Шуман импровизировал по-своему: он соединял вместе разнообразные обрывки, сочиненные в периоды творческой активности, с их намеками, ложными выпадами, цитатами, образами, отголосками и переработками старых мотивов, в законченное целое, до некоторой степени свободную форму, содержащую отголоски его идей, дружбы и интересов. В 1832 году он собрал фортепианные пьесы – вальсы, написанные в предыдущем году, переработки полонезов в четыре руки 1828 года и новую музыку, – соотнес их с праздником, описанным в романе Жан Поля, и дал им странный, но привлекающий внимание заголовок Papillons («Бабочки»). «Карнавал» – изысканная сюита, в которой образы Листа, Шопена, Клары, его самого, а также Эвзебия и Флорестана, Эрнестины, Паганини, Арлекина и Коломбины отражены в потоке цитат подобно участникам бала. «Давидсбюндлеры» тоже созданы по этой модели – в них нарисовано его воображаемое Давидово братство, защищающее современную музыку от филистеров.

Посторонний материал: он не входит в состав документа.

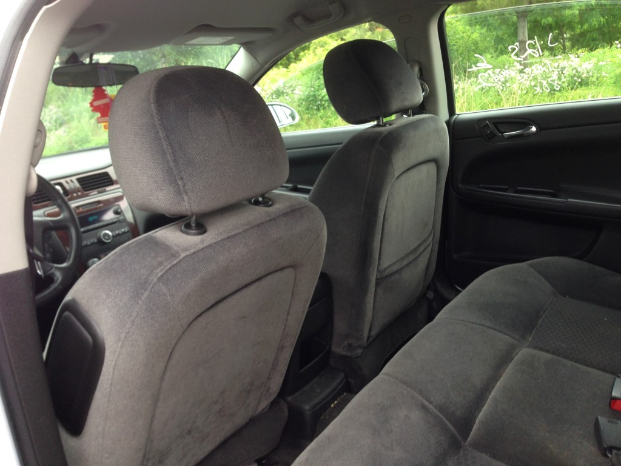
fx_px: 592
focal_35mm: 33
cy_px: 233
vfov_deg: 42.9
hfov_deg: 55.4
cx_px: 310
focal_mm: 4.12
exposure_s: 1/60
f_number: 2.4
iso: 64
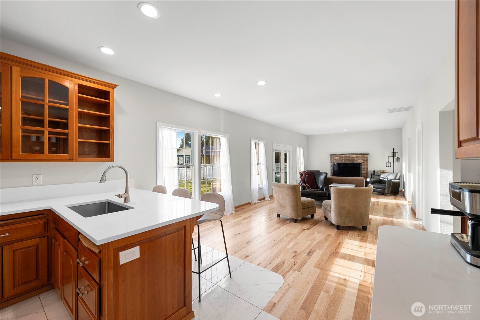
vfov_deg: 81.2
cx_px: 240
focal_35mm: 14
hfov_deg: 104.3
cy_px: 160
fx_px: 187
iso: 200
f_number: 8
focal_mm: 14
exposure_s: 1/8
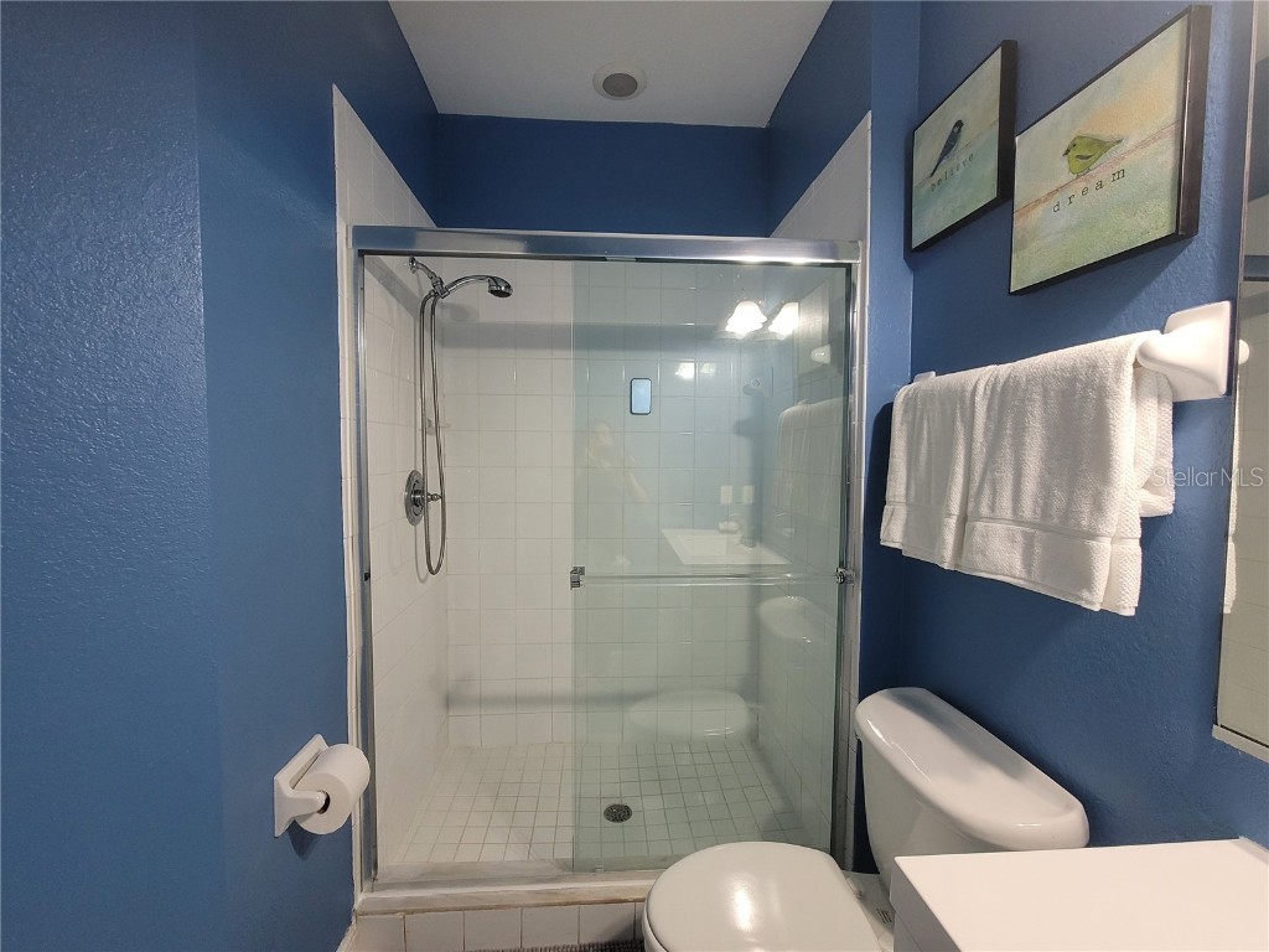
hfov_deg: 106.2
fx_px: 477
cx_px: 634
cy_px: 476
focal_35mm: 13
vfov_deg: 89.9
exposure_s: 1/40
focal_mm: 2.2
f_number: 2.2
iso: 320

Шуман был своего рода музыкальным Прустом, создающим целые миры из легких электрических импульсов памяти.
В столетие, когда все делалось крупнее, многие из упомянутых здесь пьес – миниатюры. Самые короткие из «Песен без слов» занимают всего страницу. Некоторые прелюдии Шопена продолжаются несколько тактов. Самые короткие части «Карнавала» звучат всего секунды, большинство – не более двух минут. Самые небольшие лирические пьесы Листа в музыкальном смысле более насыщенны, нежели более продолжительные и менее собранные вещи в духе рококо.